MAT511 homework,         Sept. 10, 2003

1. As we did in class, consider the following axiomatic system describing a system of people and clubs. We are considering a finite, nonempty collection $S$ of people, and want to describe the clubs to which they belong.

   Definition

   A club is a non-empty set of people which satisfies certain axioms as outlined below.

   Definition

   If two clubs have no members in common, they are called conjugate clubs. If $\mathcal{C}$ is our club, we can use $\overline{{\mbox{$\mathcal{C}$}}}$ to denote a club which is conjugate to $\mathcal{C}$.

   Axiom 1

   Every person of $S$ is a member of at least one club. (If $p$ is a person in club $\mathcal{C}$, we can use the notation $p\in{\mbox{$\mathcal{C}$}}$ to express this fact.)

   Axiom 2

   For every pair of people of $S$, there is one and only one club to which they both belong.

   Axiom 3

   For every club, there is one and only one conjugate club. (Note that as a consequence of this axiom, the notation $\overline{{\mbox{$\mathcal{C}$}}}$ is not ambiguous. Without this axiom, $\overline{{\mbox{$\mathcal{C}$}}}$ might refer to two different clubs, or no clubs at all.)

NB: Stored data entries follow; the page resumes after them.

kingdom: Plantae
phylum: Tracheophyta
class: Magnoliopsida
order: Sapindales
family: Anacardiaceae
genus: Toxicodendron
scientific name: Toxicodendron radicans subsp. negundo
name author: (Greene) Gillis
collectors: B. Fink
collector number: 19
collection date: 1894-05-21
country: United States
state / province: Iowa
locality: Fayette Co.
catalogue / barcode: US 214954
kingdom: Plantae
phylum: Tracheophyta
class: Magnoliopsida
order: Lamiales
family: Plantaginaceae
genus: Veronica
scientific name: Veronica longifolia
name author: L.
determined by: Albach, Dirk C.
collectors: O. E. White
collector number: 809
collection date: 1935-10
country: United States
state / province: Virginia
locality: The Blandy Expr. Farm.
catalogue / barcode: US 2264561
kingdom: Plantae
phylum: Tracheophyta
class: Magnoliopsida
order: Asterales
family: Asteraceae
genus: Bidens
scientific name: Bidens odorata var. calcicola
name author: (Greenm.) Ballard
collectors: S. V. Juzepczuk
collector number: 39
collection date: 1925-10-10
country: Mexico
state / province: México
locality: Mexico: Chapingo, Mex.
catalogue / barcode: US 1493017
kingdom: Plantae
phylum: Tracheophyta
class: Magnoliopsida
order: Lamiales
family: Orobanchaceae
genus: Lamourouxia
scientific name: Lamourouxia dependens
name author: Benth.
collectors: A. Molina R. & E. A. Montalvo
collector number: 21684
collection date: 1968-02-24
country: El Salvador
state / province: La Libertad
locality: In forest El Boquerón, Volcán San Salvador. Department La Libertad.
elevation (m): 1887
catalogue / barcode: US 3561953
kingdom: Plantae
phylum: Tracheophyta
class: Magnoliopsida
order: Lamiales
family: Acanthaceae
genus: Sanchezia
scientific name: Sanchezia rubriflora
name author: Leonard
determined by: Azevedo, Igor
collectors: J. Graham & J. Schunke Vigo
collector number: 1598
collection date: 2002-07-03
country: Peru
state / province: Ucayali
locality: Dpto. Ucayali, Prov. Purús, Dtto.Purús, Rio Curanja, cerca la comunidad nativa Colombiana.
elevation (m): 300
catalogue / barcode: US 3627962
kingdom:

   Using these axioms and definitions, we proved the following

   Theorem 1   Every person of $S$ is a member of at least two clubs.

   Here is how the proof we came up with went, pretty much:

   Proof. Let $p$ be an arbitrary person in $S$. By Axiom 1, there is a $\mathcal{C}$ with $p\in{\mbox{$\mathcal{C}$}}$.

   By Axiom 3, there is another club $\overline{{\mbox{$\mathcal{C}$}}}$ which is conjugate to $\mathcal{C}$. By the definition of conjugate, $p$ is not a member of $\overline{{\mbox{$\mathcal{C}$}}}$, and since clubs are nonempty, there must be some other person $q$ for which $q\in{\mbox{$\overline{{\mbox{$\mathcal{C}$}}}$}}$, and also $q\not\in{\mbox{$\mathcal{C}$}}$.

   Now, by Axiom 2, both $p$ and $q$ must be in some club together, but this is neither $\mathcal{C}$ (since $q\not\in{\mbox{$\mathcal{C}$}}$) nor is it $\overline{{\mbox{$\mathcal{C}$}}}$ (since $p\not\in{\mbox{$\overline{{\mbox{$\mathcal{C}$}}}$}}$). Thus, there is a third club $\mathcal{D}$, with $p\in{\mbox{$\mathcal{D}$}}$. So $p$ is in at least two different clubs, namely $\mathcal{C}$ and $\mathcal{D}$.

   Since $p$ was chosen arbitrarily in $S$, we have shown that each person in $S$ is a member of at least two clubs. $\qedsymbol$

   You should prove the following three theorems in this system. You can, of course, use things you have already proven in your proofs.

   Theorem 2   Every club contains at least two members.
   Theorem 3   $S$ contains at least four people.
   Theorem 4   There exist at least six different clubs.

2. During the first class, we proved that $\sqrt 2$ is irrational. Write a proof that $\sqrt 3$ is irrational, using a similar argument.

   In case you forgot, what we did was to assume that there was a rational number $p/q$ in lowest terms for which

   $$\left( \frac{p}{q} \right)^2 = 2$$
   and arrived at the conclusion that both $p$ and $q$ are even, contradicting the assumption that $p/q$ were in lowest terms.

3. Section 1.5 in the 4th edition of the text (I passed out xeroxes), problems 2, 5, and 8abc. If you have the 5th edition, this is section 1.6, problems problems 2, 5, and 7abc.

4. §1.6 in 4th edition of the text, problems 1, 3. In the 5th edition, this is section 1.7, problems 1, 3.

I'd like you to try all the problems. If you run short of time, I am most interested in your work on the first two problems. Let me know on your homework sheet how much time this assignment took you, so I can gauge things.